Cet été, je viens de terminer un cours d'alto de niveau 1 dans l'Ontario, au Canada. Cela ne semble peut-être pas très excitant, mais les cours de formation des professeurs d'alto sont le plus souvent dispensés à partir de l'unité quatre, alors travailler avec les professeurs sur la façon dont les jeunes altistes sont initiés dès le début a été spécial.
Je travaille également à la rédaction d'instructions formelles pour un jeu de géographie sur la touche appelé "Pink Cheetah". Il s'agit d'un jeu très populaire que je fais jouer à mes élèves en groupe depuis de nombreuses années.
Qu'est-ce qui vous a incité à siéger au conseil d'administration et quels sont les objectifs que vous espérez atteindre ?
Le rythme rapide des changements qui s'opèrent dans le monde entier fait qu'il est de plus en plus vital que nos enfants aient accès à la musique pour faire grandir leur cœur. Il est particulièrement important pour moi de veiller à ce que la formation des enseignants et les instituts d'été évoluent pour répondre aux besoins d'une communauté diversifiée et s'adaptent aux progrès de la technologie éducative.

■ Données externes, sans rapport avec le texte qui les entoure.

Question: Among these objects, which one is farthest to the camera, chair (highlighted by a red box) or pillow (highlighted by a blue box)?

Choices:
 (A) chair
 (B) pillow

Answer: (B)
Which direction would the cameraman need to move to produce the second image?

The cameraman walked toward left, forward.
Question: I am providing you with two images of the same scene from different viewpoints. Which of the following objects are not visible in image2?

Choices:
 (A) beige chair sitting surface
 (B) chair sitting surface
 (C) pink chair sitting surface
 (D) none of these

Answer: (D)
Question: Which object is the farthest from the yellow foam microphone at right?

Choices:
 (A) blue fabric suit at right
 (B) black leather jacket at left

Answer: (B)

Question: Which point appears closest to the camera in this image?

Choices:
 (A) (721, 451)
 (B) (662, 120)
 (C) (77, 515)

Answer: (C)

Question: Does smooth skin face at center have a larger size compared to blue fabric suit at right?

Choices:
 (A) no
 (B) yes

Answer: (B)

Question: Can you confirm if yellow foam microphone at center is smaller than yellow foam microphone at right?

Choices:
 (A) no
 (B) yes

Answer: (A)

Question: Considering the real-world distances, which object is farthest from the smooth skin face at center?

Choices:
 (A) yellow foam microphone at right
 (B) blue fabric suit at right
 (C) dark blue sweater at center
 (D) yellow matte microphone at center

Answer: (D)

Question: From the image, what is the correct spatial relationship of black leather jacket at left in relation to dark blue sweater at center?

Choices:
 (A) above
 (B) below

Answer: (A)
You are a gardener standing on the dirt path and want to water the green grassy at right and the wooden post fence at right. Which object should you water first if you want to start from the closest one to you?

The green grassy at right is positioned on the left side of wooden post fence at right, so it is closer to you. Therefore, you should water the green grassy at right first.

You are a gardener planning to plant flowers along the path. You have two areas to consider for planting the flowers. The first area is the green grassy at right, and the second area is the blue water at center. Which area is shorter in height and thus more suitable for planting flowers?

Mon objectif est de représenter toutes les Amériques, en apportant mon expérience à l'effort de partage et de promotion de la philosophie Suzuki à travers la construction et l'engagement de la communauté. Je suis enthousiaste à l'idée de contribuer à la vision stratégique et à la direction organisationnelle de la SAA, alors que nous nous efforçons de développer une communauté Suzuki toujours plus dynamique et équitable à travers les Amériques.